§ Exercise material:
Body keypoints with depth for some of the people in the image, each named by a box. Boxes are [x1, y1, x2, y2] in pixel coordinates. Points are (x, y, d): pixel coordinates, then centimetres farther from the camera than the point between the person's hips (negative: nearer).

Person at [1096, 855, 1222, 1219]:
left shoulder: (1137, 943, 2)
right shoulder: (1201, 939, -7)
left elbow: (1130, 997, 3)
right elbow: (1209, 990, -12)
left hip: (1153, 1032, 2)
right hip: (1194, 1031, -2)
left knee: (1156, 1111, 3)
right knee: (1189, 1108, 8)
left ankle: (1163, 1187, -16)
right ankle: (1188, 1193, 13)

--

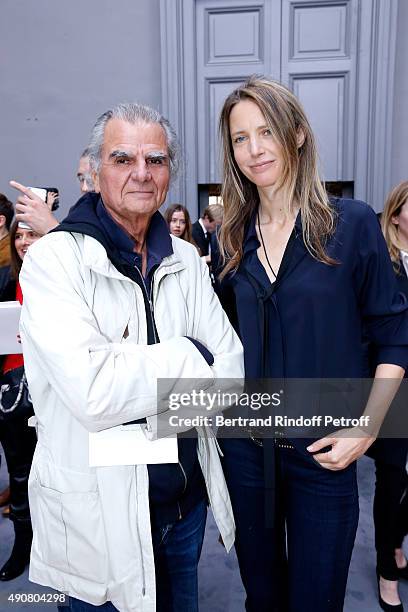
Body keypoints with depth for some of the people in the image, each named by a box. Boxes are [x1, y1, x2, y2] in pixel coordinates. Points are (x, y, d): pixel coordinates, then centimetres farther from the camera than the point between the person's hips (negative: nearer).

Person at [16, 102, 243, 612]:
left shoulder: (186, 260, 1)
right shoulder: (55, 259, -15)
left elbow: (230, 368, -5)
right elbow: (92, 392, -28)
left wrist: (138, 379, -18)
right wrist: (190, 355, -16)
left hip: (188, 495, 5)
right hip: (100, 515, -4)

* * *

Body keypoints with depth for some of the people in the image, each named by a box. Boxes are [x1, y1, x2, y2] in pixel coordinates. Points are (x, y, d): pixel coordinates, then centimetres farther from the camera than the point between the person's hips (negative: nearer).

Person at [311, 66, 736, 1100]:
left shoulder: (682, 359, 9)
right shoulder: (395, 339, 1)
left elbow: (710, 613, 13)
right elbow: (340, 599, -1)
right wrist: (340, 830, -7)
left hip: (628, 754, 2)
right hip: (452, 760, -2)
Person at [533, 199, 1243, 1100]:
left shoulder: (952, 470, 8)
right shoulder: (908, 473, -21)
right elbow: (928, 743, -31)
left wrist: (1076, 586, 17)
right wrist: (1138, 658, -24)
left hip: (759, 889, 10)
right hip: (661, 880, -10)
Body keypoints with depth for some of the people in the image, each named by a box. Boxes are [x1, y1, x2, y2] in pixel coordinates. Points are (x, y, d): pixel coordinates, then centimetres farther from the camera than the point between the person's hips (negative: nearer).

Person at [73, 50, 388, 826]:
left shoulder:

§ What you are asked to do: From the listing above, how many lines contain the word "wrist"? Give only the number.

§ Solution to the problem: 5